BMW or Bavaria Motor Works stopped assembling aircraft engines in 1918 due to a peace treaty after the First World War. This caused the company to shift their attention to motorcycles in 1923 and consequently to automobiles five years after. Among the long line of cars BMW introduced to the fray, arguably the most successful, at least in sales, is the BMW 3-series. The 3-series accounted for 30% in annual total sales. This beloved model featured a well-known trim in recent years: the BMW 323i.
First Generation (1977)
In the 1977 Frankfurt Motor Show, the world saw the unveiling of the first 323i. The naming system of BMW back then was quite obvious. The first number, 3, stood for the series in which the car belongs. And the 23 describes the engine displacement, 2.3 L. The “I” at the end meant “injected” for fuel injected vehicles. The first 323i had 141hp engine, fairly powerful for a compact executive car at that time.
Second Generation (1998-2000)
It took a full 21 years before BMW decided to bring back the 323i trim back in the fold. However, the 323 variant was pretty much alive, even under peculiar circumstances. For instance, with the knowledge of the BMW nomenclature, a supposed successor of the 325 in 1995 sported a 2.5L engine. Nevertheless, it was sold as a 323 instead. Moreover, it seemed that in the next years there won’t be a true 323. In 1998, the introduction of E46 body produced two extra trims for the 323i, namely the 323is coupe and the 323ic convertible. Both packed 168hp 2.5L inline-six engines. In 1999, a four-door sedan was added to the trim. By the entrance of the new millennium, new beginnings were to be expected out of BMW 323i. However, it was about to be the beginning of the end of this short-lived vehicle. All new variants came about that year: the 323i four-door saloon or station wagon, the 323Ci two-door hatchback, and the 323Ci convertible. The same engine specification from the 1998 engine was brought, albeit a slight horsepower increase to 170hp. By the end of the year, the 323i was replaced by the aptly named 325i with a 2.5L M54B25 engine.
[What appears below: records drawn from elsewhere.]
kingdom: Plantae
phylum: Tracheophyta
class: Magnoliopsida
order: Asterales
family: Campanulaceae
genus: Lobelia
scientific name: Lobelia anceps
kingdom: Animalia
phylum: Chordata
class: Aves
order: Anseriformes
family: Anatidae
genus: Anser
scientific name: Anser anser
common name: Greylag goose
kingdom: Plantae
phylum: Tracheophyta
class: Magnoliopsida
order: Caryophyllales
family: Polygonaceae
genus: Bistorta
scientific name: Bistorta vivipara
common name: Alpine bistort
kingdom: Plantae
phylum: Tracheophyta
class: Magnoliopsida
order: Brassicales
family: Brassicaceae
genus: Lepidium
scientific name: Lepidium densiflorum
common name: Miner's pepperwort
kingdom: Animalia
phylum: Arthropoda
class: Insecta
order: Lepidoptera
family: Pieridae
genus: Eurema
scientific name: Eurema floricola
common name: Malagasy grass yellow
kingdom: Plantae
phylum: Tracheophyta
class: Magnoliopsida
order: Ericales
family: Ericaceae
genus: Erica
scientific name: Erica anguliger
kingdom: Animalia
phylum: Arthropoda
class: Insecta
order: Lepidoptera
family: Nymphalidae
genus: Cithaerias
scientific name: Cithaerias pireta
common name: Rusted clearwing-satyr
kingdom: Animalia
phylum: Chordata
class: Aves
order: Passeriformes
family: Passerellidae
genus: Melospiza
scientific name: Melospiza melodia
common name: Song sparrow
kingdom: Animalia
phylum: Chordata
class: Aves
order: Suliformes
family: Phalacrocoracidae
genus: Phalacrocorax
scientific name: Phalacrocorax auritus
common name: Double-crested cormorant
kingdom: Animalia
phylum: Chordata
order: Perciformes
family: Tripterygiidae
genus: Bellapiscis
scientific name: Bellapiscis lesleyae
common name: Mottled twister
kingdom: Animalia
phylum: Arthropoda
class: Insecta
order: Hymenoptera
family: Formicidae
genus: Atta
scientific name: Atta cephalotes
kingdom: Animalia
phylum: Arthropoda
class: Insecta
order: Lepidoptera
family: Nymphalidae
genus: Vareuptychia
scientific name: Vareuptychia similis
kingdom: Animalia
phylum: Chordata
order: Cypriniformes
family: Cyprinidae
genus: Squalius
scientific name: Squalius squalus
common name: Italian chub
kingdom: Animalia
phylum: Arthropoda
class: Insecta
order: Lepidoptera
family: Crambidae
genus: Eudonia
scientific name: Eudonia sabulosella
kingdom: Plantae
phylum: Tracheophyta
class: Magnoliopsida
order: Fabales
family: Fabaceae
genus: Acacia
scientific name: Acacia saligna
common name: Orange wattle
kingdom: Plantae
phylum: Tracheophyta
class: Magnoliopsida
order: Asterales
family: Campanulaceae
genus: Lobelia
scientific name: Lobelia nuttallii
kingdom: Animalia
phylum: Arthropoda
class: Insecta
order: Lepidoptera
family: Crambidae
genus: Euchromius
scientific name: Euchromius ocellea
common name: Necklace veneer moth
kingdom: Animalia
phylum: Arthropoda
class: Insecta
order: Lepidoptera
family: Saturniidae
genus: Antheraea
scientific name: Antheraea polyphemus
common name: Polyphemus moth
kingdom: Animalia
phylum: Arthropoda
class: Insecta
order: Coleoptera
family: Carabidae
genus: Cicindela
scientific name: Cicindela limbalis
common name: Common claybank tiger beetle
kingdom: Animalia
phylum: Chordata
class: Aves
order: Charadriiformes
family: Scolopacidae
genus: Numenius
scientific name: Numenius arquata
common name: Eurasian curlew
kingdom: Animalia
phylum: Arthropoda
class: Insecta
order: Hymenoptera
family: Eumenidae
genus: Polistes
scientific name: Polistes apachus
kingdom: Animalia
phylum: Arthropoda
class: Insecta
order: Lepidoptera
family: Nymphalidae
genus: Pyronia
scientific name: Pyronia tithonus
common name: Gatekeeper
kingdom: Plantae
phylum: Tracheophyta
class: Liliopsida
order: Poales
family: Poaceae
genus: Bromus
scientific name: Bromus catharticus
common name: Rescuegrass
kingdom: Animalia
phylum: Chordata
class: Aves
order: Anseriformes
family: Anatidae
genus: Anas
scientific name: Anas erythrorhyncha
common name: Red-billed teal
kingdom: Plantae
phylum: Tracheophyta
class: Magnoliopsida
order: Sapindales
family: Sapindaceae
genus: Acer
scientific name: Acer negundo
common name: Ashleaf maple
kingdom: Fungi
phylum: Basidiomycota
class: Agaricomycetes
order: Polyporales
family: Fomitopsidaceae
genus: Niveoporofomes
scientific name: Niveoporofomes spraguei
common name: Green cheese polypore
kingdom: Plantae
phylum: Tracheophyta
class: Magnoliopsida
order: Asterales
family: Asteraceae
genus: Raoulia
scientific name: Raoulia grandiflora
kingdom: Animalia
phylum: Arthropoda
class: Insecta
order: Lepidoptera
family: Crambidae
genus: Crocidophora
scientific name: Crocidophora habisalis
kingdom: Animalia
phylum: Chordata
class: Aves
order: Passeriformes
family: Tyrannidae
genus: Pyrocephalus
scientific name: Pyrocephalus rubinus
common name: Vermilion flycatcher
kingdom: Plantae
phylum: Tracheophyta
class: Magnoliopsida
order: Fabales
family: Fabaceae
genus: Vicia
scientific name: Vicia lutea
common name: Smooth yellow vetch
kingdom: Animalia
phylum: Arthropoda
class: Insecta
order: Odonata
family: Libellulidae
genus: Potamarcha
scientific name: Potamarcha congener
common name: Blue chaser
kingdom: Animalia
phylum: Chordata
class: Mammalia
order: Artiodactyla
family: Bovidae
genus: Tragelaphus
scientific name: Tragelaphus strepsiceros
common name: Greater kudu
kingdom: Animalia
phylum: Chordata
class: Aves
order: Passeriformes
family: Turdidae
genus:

Third Generation (2006-Present, Canada only)
The 323i never existed again in U.S. territory. However, in 2006, it experienced a renaissance movement in Canada. The 323i took over the 320 as the entry-level 3-series in the market. The base price also matched that of the latest 128i, which makes them the most affordable BMW cars available. It still didn’t follow the suit though; having a 2.5L inline-6 producing a better 174hp engine. The following year the 323i broke new ground by gutting 26 more horsepower, for a total of 200. This engine became the standard for the models to come. In order to compete with invigorated models from fellow German counterparts, Audi and Mercedes-Benz, BMW Canada released an all-luxury edition of the 323i. This included A/T transmission, 17-inch alloy wheels, electric front seats, Bluetooth-USB capability, and power glass sunroof.